Direction 1:
Render the entries as a numbered list, leaving out blank lines, covering only the stretch from the start of the entries through the line containing "title GIT - Q&A [82, 49, 1571, 257]".

::: Source

Democracy Cafe

One day in August 1996, I took a deep breath and walked into a Borders Bookstore in a nondescript shopping mall in Wayne, New Jersey, twenty miles southeast of New York City, and introduced myself to the store’s ‘community events coordinator.’ I told her of this idea I had of starting a weekly dialogue group featuring a version of the Socratic method in which me and my fellow inquirers and I would thoughtfully explore those philosophical questions that most weighed on our minds and hearts. I certainly had my fair share of pressing existential concerns and conundrums, and I much desired the considered perspectives of others in gaining some enlightenment on them. What is more, it seemed to me that American society itself was in a state of crisis that much of its citizenry chose not to recognise, yet that demanded a response.

Some years later, in Socrates Café: A Fresh Taste of Philosophy (2001) I relate that I decided to hold my first Socrates Café dialogue group as one modest effort to combat in the United States “what I perceived as an extreme and pervasive self-absorption and intolerance among people, coupled with a lack of any sense that they were their brothers’ and sisters’ keeper” (p. 130). But my ends were in fact more positive, namely to create a type of dialogical inquiry group, in a public setting, that created bonds of empathy and understanding among participants. Ideally, this in turn would prompt contributors to become more committed to one another; to do their utmost to help one another discover, cultivate and contribute those talents that would lead to a singular type of excellence. To my mind, the pursuit of the noble, the good, of all-around excellence – what the Greeks of antiquity called arête – can best be accomplished within a society with a type of openness that seeks ever to widen the circle of inclusiveness.

To make even modest inroads in achieving such a lofty goal, however, it seemed incumbent to have our dialogues driven by a method that would not so much force but inspire participants to challenge their own, and one another’s, dogma; so that any desultory habits that allowed for complacency in thought would be supplanted by ones that inspired both our critical acumen and imaginative vision. It further seemed to me that what political theorist Dana Villa said of the Greeks of the Athenian polis in which the historical Socrates resided in the 5th century B.C. could also be said of many Americans of my era. Namely, the citizenry in both societies posed a considerable challenge to the formation of such communities of inquiry, “not because they were more dogmatic than other peoples […], but because they were the most active of peoples, the most restless and driven” (2001, p. 4).

::::::
::: Source data

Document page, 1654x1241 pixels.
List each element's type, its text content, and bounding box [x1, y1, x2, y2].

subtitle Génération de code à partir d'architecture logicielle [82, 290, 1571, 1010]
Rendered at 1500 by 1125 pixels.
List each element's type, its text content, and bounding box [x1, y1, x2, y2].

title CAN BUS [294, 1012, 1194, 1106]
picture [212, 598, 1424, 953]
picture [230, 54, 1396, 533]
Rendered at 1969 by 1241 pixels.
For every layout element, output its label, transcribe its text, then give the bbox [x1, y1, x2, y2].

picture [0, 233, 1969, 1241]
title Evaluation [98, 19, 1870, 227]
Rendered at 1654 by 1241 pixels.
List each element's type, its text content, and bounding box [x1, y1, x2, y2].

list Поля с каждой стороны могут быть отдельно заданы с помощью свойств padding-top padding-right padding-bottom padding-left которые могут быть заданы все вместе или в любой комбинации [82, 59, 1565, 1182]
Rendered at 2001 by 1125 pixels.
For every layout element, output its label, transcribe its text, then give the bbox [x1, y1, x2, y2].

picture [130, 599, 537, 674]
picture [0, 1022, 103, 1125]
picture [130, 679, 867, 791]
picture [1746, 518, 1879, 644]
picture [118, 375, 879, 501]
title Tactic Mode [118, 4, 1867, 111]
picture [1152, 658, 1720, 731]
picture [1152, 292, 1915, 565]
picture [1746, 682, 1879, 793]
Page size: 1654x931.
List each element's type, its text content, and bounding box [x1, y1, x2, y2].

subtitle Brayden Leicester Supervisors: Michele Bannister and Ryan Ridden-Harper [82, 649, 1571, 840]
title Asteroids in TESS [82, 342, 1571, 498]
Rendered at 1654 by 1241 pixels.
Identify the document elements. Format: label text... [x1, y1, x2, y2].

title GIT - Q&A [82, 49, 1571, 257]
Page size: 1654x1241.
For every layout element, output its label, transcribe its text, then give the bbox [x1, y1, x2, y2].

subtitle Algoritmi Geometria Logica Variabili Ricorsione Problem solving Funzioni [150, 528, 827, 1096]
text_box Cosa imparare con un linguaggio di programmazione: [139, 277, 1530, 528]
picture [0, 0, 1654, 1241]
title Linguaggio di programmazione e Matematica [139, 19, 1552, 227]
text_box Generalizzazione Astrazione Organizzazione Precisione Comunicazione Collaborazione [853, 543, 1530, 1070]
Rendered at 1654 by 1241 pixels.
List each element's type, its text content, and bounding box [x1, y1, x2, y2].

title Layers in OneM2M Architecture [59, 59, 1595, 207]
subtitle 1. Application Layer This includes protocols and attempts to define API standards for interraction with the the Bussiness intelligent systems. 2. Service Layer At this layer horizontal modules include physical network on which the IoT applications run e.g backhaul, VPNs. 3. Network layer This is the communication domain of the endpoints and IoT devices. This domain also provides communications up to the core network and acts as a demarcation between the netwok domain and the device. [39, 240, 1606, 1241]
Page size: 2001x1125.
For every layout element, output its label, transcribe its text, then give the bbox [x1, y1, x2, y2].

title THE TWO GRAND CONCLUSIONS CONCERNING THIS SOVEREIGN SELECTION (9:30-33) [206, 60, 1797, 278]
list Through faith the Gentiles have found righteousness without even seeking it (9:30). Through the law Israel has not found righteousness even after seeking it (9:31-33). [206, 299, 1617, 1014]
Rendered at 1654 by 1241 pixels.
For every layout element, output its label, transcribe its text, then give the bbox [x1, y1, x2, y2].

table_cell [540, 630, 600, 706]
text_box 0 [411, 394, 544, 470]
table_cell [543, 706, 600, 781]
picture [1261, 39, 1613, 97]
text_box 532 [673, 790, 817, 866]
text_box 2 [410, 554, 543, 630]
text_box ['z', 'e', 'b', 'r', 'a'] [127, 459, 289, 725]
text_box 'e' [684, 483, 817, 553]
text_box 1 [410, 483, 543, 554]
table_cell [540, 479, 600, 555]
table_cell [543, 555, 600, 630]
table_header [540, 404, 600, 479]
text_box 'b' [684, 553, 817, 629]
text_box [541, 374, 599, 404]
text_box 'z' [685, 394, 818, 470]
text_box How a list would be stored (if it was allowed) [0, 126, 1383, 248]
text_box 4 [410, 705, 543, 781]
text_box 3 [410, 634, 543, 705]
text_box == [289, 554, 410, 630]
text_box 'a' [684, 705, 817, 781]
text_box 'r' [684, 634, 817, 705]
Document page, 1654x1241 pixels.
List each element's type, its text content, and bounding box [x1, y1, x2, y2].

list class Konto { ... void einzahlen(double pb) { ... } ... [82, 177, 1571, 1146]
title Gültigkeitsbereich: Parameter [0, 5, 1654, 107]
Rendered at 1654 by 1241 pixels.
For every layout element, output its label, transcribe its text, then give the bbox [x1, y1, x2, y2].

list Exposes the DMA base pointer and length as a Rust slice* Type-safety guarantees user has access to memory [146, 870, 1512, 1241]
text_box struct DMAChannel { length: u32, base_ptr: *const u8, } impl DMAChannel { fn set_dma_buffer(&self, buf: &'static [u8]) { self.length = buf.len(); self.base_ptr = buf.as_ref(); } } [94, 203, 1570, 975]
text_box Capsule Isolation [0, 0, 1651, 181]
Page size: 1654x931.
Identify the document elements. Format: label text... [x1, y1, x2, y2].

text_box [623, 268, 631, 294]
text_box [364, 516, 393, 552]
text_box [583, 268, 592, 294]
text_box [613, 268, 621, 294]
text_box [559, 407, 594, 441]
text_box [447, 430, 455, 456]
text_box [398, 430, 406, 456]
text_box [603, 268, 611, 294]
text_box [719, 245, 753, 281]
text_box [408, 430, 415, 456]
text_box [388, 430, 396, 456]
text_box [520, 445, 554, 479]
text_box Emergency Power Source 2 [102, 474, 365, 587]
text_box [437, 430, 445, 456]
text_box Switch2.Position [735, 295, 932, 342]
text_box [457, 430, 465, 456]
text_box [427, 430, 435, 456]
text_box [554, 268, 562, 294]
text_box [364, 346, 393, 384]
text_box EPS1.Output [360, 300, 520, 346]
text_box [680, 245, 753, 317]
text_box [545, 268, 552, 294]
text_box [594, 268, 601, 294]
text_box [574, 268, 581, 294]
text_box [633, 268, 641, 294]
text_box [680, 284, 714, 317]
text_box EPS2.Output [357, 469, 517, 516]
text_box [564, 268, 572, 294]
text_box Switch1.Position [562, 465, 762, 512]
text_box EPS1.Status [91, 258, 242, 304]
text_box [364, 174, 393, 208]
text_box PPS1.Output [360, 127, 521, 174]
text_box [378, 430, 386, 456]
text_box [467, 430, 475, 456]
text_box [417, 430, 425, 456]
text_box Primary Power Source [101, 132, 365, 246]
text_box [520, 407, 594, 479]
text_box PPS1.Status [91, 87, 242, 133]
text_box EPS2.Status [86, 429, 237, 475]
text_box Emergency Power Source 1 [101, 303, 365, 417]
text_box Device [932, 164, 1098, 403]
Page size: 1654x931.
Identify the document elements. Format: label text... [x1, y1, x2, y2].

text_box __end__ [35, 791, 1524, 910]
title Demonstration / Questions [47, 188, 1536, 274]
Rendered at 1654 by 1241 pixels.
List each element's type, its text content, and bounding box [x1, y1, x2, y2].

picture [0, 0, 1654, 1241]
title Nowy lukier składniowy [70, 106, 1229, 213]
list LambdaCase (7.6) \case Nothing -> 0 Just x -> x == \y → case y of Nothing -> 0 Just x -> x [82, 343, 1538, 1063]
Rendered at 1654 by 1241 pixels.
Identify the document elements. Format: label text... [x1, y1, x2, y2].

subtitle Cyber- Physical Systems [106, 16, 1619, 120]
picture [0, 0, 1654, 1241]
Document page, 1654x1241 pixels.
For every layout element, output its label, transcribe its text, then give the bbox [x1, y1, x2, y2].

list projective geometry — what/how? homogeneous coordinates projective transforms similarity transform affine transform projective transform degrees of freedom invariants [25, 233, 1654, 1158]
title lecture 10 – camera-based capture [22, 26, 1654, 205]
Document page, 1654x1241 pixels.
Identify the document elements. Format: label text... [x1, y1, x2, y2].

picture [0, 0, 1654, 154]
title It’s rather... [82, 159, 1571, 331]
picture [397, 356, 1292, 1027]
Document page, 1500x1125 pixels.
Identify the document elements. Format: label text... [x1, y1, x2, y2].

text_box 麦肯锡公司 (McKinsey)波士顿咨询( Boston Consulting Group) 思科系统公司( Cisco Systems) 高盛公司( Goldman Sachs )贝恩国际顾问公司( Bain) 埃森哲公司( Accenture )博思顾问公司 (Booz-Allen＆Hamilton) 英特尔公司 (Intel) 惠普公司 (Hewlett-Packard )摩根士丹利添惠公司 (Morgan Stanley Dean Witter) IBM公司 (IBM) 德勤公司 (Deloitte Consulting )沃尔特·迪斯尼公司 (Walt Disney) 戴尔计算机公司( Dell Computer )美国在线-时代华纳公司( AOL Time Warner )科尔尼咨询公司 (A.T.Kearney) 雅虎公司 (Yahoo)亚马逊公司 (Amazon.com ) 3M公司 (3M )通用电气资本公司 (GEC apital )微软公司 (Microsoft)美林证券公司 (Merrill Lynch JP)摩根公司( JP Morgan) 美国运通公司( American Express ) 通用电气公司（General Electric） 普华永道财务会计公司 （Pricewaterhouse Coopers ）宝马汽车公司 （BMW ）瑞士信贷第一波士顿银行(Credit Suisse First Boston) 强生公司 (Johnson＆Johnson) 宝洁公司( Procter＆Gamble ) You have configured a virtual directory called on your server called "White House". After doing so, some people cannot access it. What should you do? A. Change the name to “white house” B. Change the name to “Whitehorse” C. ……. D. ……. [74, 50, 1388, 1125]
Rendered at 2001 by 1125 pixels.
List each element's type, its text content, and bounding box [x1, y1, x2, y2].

::::::

Direction 2:
Translate this sentence from the Democracy Cafe text into Spanish: "I certainly had my fair share of pressing existential concerns and conundrums, and I much desired the considered perspectives of others in gaining some enlightenment on them."

Worked solution 1:
1. Document page, 1654x1241 pixels.
2. List each element's type, its text content, and bounding box [x1, y1, x2, y2].
3. subtitle Génération de code à partir d'architecture logicielle [82, 290, 1571, 1010]
4. Rendered at 1500 by 1125 pixels.
5. List each element's type, its text content, and bounding box [x1, y1, x2, y2].
6. title CAN BUS [294, 1012, 1194, 1106]
7. picture [212, 598, 1424, 953]
8. picture [230, 54, 1396, 533]
9. Rendered at 1969 by 1241 pixels.
10. For every layout element, output its label, transcribe its text, then give the bbox [x1, y1, x2, y2].
11. picture [0, 233, 1969, 1241]
12. title Evaluation [98, 19, 1870, 227]
13. Rendered at 1654 by 1241 pixels.
14. List each element's type, its text content, and bounding box [x1, y1, x2, y2].
15. list Поля с каждой стороны могут быть отдельно заданы с помощью свойств padding-top padding-right padding-bottom padding-left которые могут быть заданы все вместе или в любой комбинации [82, 59, 1565, 1182]
16. Rendered at 2001 by 1125 pixels.
17. For every layout element, output its label, transcribe its text, then give the bbox [x1, y1, x2, y2].
18. picture [130, 599, 537, 674]
19. picture [0, 1022, 103, 1125]
20. picture [130, 679, 867, 791]
21. picture [1746, 518, 1879, 644]
22. picture [118, 375, 879, 501]
23. title Tactic Mode [118, 4, 1867, 111]
24. picture [1152, 658, 1720, 731]
25. picture [1152, 292, 1915, 565]
26. picture [1746, 682, 1879, 793]
27. Page size: 1654x931.
28. List each element's type, its text content, and bounding box [x1, y1, x2, y2].
29. subtitle Brayden Leicester Supervisors: Michele Bannister and Ryan Ridden-Harper [82, 649, 1571, 840]
30. title Asteroids in TESS [82, 342, 1571, 498]
31. Rendered at 1654 by 1241 pixels.
32. Identify the document elements. Format: label text... [x1, y1, x2, y2].
33. title GIT - Q&A [82, 49, 1571, 257]

Worked solution 2:
Sin duda tenía mi buena dosis de inquietudes y enigmas existenciales apremiantes, y deseaba mucho conocer las perspectivas meditadas de otros para obtener algo de claridad sobre ellos.